Cały proces dystrybucji koordynuje Ministerstwo Aktywów Państwowych we współpracy ze spółkami, które przekazują węgiel poszczególnym gminom do dalszej dystrybucji. 

– Na terenie województwa lubelskiego operują w sumie trzy spółki: Lubelski Węgiel „Bogdanka”, Polska Grupa Górnicza i PGE Paliwa. W przypadku „Bogdanki” miejscem odbioru węgla przez gminy jest Kopalnia Węgla „Bogdanka”, w przypadku PGE Paliwa są to dwa miejsca: Terespol i Biłgoraj, a w przypadku PGG – składy powstałe wcześniej w wyniku podpisanych umów z podmiotami prywatnymi w Dęblinie, Karczmiskach, Mirczu i w Małaszewiczach – mówił wojewoda lubelski Lech Sprawka.

Dodał, że według raportu z dnia 23 listopada br. na terenie województwa lubelskiego 119 z 213 samorządów podpisało umowy na dystrybucję węgla mieszkańcom. – 63 umowy są już w trakcie realizacji, a 12 już otrzymało pierwszą transzę z umowy. Podpisano 93 umowy z „Bogdanką”, 24 z Polską Grupą Górniczą i 2 z PGE Paliwa. W grupie pozostałych gmin – 82 gminy są już w kontakcie z dostawcami, z podmiotami wprowadzającymi, 2 gminy mają status dostępny, co oznacza, że są w trakcie ostatecznego rozstrzygnięcia i przypisania do konkretnej spółki – wyliczał wojewoda. 

CZYTAJ TAKŻE: Wyłączyli uliczne oświetlenie. Czy gmina utonie w ciemnościach?

Ponadto 11 gmin z terenu województwa lubelskiego nie weszło bezpośrednio do programu, czyli nie zamieściło informacji w BIP (Biuletyn Informacji Publicznej). Mieszkańców tych gmin będą obsługiwać tzw. PPW, czyli np. prywatne składy węgla.

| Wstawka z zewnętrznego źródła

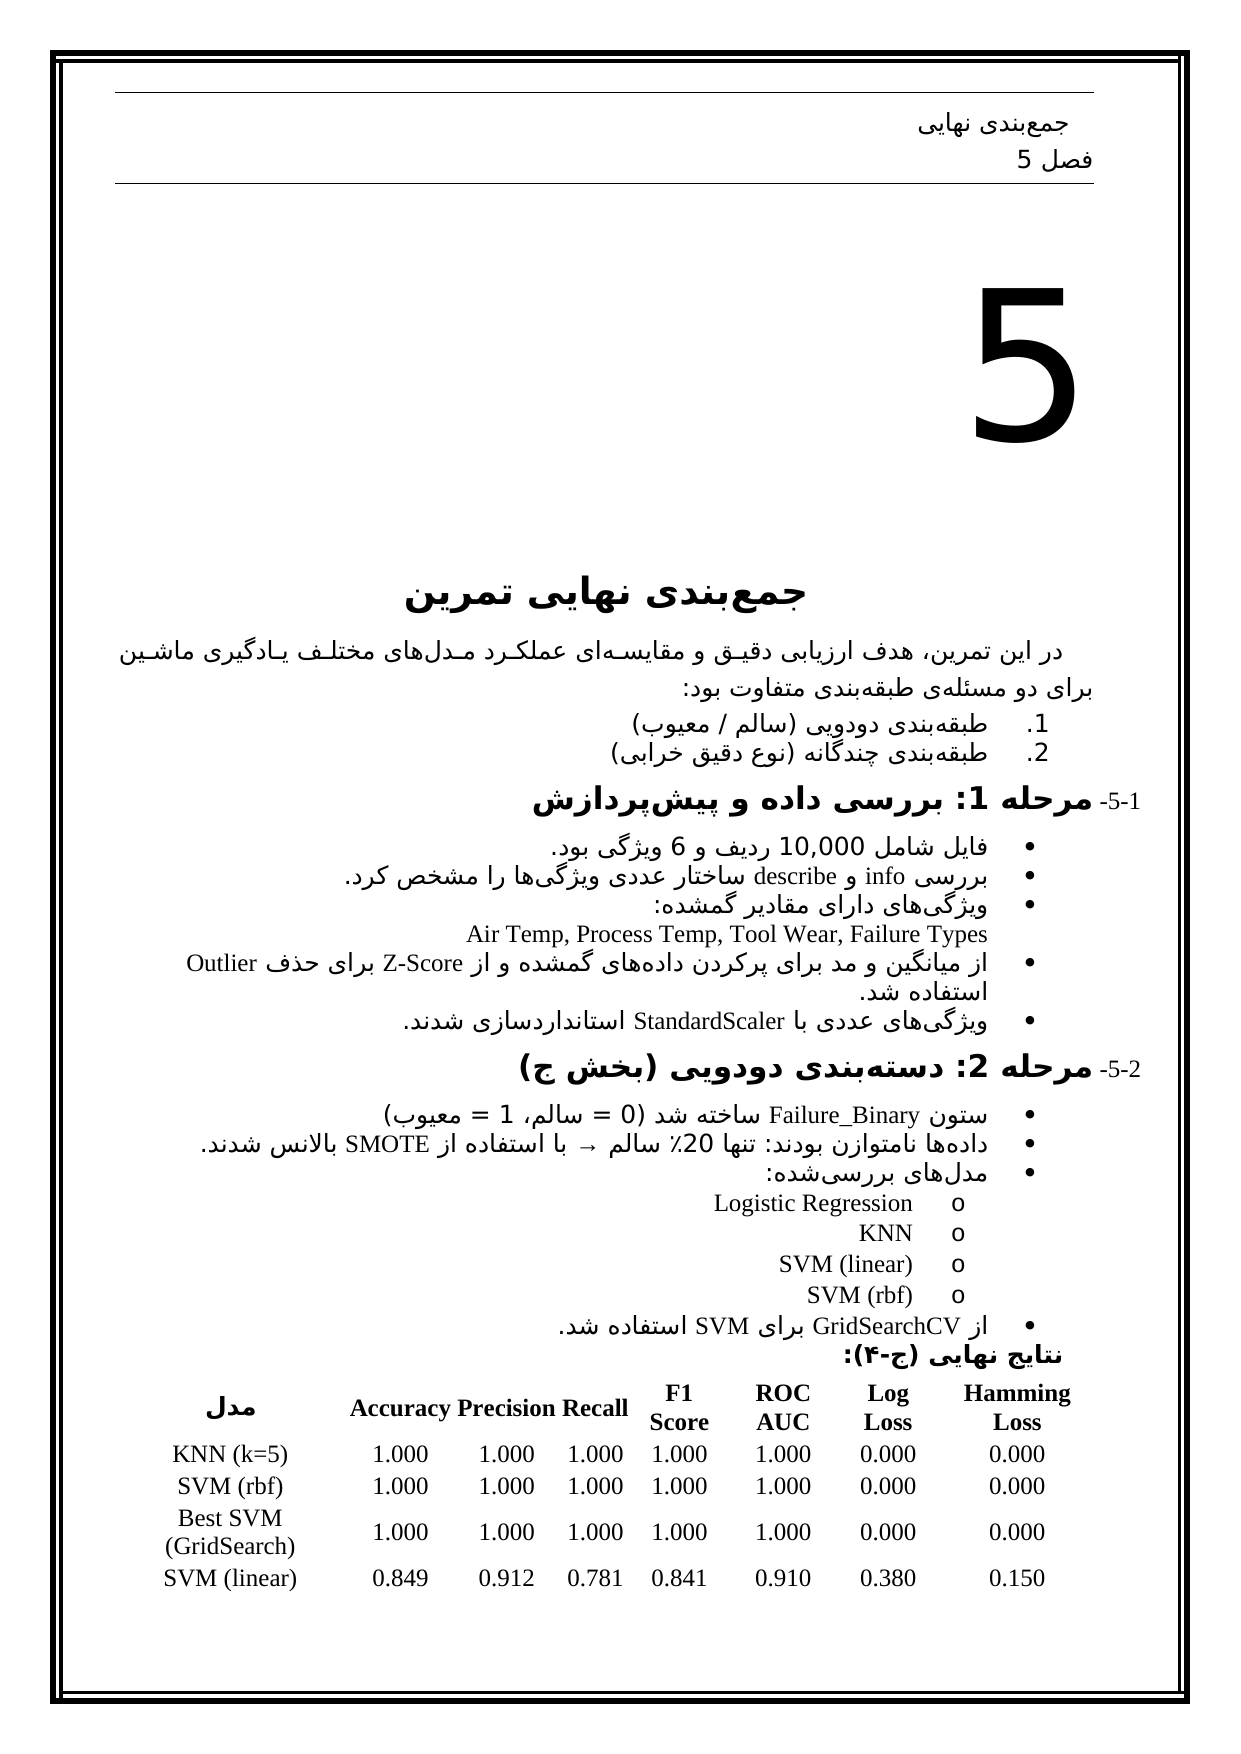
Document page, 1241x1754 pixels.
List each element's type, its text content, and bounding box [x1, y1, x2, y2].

W tym przypadku to składy będą zgłaszać samorządowi chęć dystrybuowania węgla na terenie gminy i to one podpiszą umowy z dostawcami. 

Wojewoda lubelski zapewnił, że mieszkańcy wszystkich gmin w województwie lubelskim będą mieli możliwość zakupu węgla po preferencyjnych cenach, czyli maksymalnie po 2 tys. zł. za tonę. – Te 2 tys. zł, które jest po stronie mieszkańca rozbija się następująco: 1500 zł to jest maksymalna cena, po jakiej gmina kupuje węgiel od spółki, natomiast pozostałe 500 zł to są koszty dystrybucji węgla przez gminę wśród mieszkańców, tj. zorganizowanie składowiska, przyjęcie z punktów poszczególnych spółek, koszty funkcjonowania składu – wyjaśniał Lech Sprawka.

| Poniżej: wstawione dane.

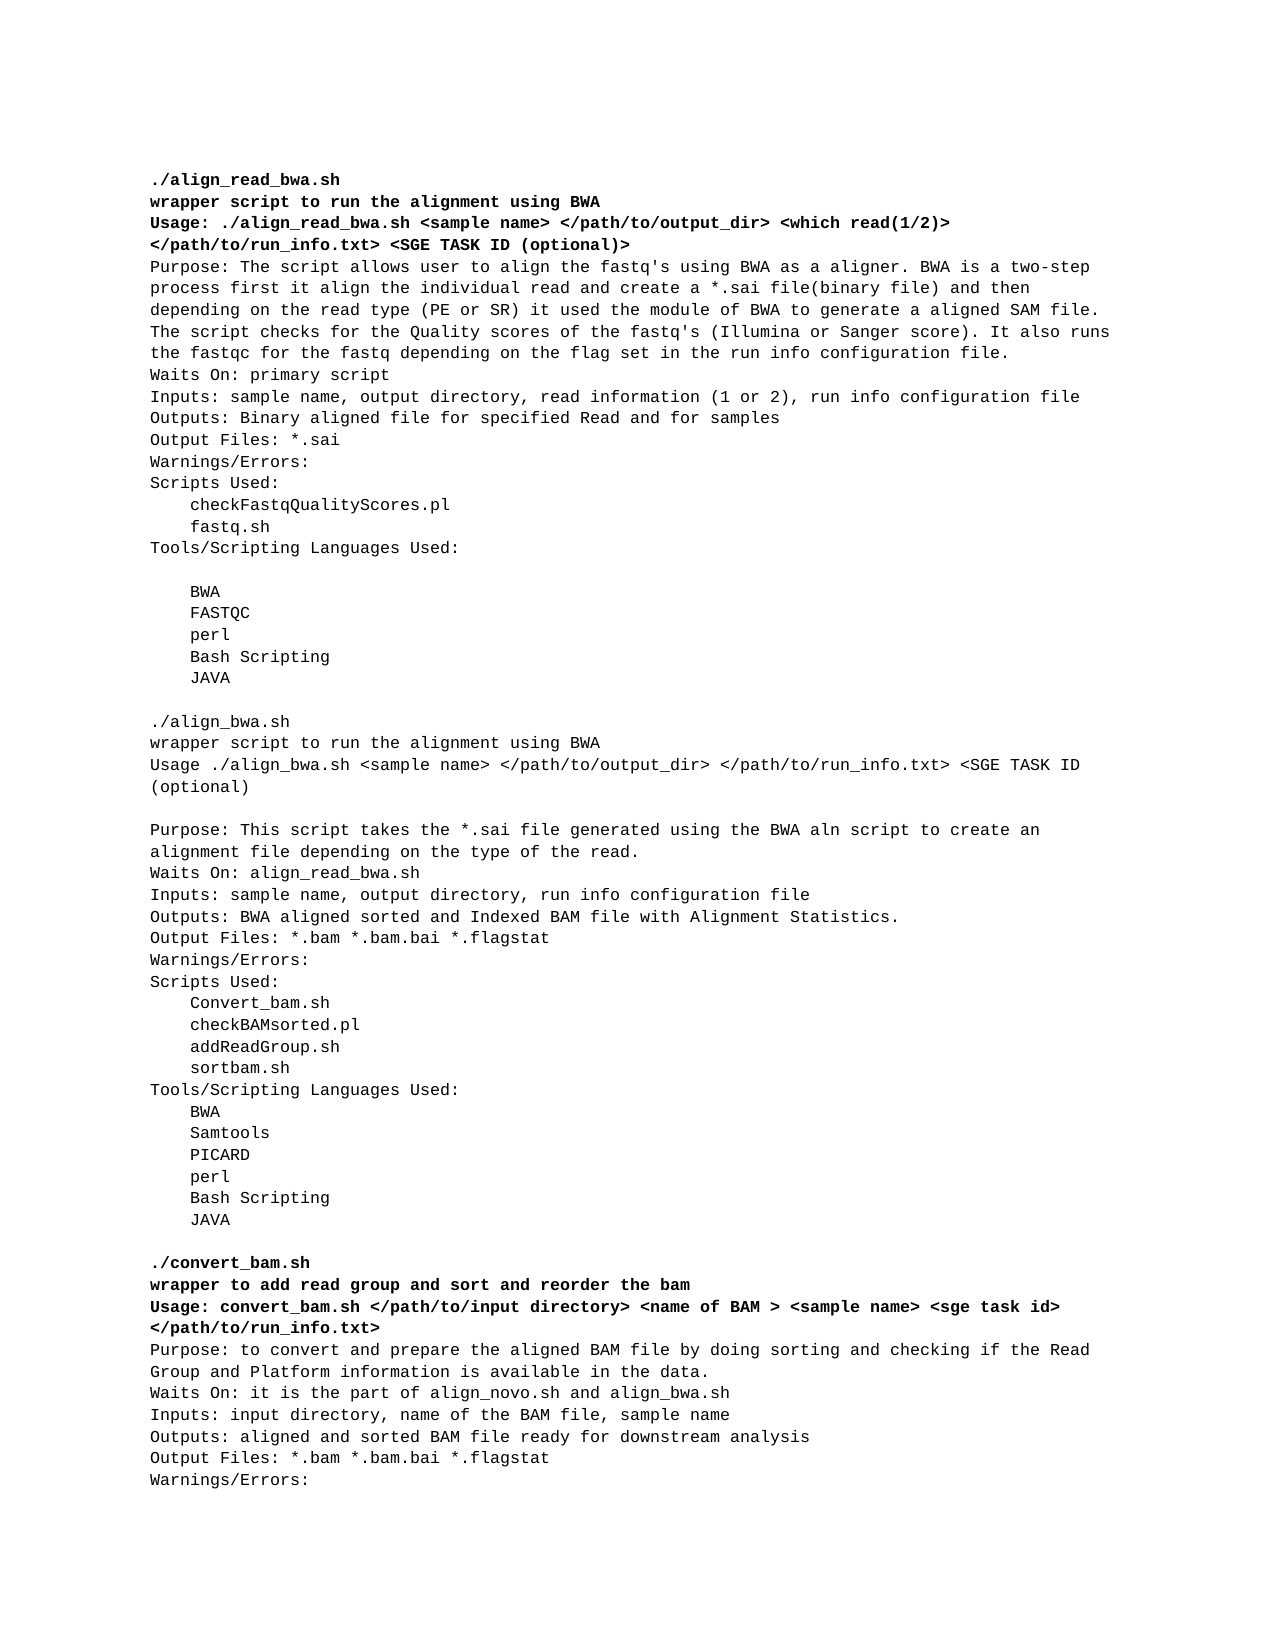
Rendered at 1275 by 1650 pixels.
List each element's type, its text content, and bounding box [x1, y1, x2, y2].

Koszty transportu opału z gminnego składu pokrywa mieszkaniec.

Przypomnijmy, że do 30 listopada można składać wnioski o wypłatę dodatku węglowego. Termin wypłaty świadczenia przez samorząd to 60 dni od momentu złożenia wniosku przez mieszkańca. Łącznie Lubelski Urząd Wojewódzki w Lublinie przekazał gminom już ponad 678 mln złotych na ten cel. 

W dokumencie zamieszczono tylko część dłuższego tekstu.